* [Entries]:

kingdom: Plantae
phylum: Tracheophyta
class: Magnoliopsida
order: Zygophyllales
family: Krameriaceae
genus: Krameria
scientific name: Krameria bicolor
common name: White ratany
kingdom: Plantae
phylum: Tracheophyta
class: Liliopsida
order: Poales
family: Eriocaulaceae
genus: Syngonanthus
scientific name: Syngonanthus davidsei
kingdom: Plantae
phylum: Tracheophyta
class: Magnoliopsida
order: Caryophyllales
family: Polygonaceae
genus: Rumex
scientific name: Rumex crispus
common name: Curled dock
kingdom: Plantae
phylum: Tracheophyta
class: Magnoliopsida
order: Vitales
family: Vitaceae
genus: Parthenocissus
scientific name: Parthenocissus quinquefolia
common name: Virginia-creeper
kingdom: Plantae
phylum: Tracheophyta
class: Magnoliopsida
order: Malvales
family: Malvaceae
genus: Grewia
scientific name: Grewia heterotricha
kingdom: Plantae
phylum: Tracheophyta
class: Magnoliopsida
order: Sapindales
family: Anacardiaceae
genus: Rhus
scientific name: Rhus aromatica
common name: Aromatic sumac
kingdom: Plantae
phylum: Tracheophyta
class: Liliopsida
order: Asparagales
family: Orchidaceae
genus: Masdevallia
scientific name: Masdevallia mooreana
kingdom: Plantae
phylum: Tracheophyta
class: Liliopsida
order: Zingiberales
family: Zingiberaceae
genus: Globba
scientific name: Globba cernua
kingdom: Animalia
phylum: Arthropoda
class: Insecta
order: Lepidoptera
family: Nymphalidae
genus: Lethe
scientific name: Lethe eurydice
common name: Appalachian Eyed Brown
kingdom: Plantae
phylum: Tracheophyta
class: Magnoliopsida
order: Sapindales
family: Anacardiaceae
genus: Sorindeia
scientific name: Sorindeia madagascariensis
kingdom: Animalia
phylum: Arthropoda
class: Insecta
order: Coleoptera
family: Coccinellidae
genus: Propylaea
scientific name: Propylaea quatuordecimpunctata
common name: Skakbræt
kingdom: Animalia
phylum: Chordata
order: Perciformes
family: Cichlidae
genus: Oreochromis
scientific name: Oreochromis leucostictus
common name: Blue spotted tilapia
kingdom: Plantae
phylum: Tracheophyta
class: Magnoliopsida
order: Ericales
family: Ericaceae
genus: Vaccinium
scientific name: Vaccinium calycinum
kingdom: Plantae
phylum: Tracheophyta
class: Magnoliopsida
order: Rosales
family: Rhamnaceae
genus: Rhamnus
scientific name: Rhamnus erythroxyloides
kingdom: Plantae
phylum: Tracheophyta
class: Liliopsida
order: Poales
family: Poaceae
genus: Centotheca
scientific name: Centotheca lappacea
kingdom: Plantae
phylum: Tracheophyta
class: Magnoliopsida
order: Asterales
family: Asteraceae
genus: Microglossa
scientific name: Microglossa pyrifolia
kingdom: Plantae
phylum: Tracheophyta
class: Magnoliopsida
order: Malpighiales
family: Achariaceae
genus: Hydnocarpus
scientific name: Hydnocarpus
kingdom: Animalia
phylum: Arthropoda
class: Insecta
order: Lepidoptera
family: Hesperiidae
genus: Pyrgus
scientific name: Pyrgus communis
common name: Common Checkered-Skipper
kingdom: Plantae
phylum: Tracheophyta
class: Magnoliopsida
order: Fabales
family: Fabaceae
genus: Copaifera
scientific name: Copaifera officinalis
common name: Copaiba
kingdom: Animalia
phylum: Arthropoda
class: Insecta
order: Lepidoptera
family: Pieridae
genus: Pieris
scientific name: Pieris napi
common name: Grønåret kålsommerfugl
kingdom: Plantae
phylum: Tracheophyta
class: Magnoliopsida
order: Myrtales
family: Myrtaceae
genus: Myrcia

* [Exercise details]: Copy the lines above word for word, starting with the very first line and stopping after the one that contains "genus: Rumex".

* [Problem solution]:
kingdom: Plantae
phylum: Tracheophyta
class: Magnoliopsida
order: Zygophyllales
family: Krameriaceae
genus: Krameria
scientific name: Krameria bicolor
common name: White ratany
kingdom: Plantae
phylum: Tracheophyta
class: Liliopsida
order: Poales
family: Eriocaulaceae
genus: Syngonanthus
scientific name: Syngonanthus davidsei
kingdom: Plantae
phylum: Tracheophyta
class: Magnoliopsida
order: Caryophyllales
family: Polygonaceae
genus: Rumex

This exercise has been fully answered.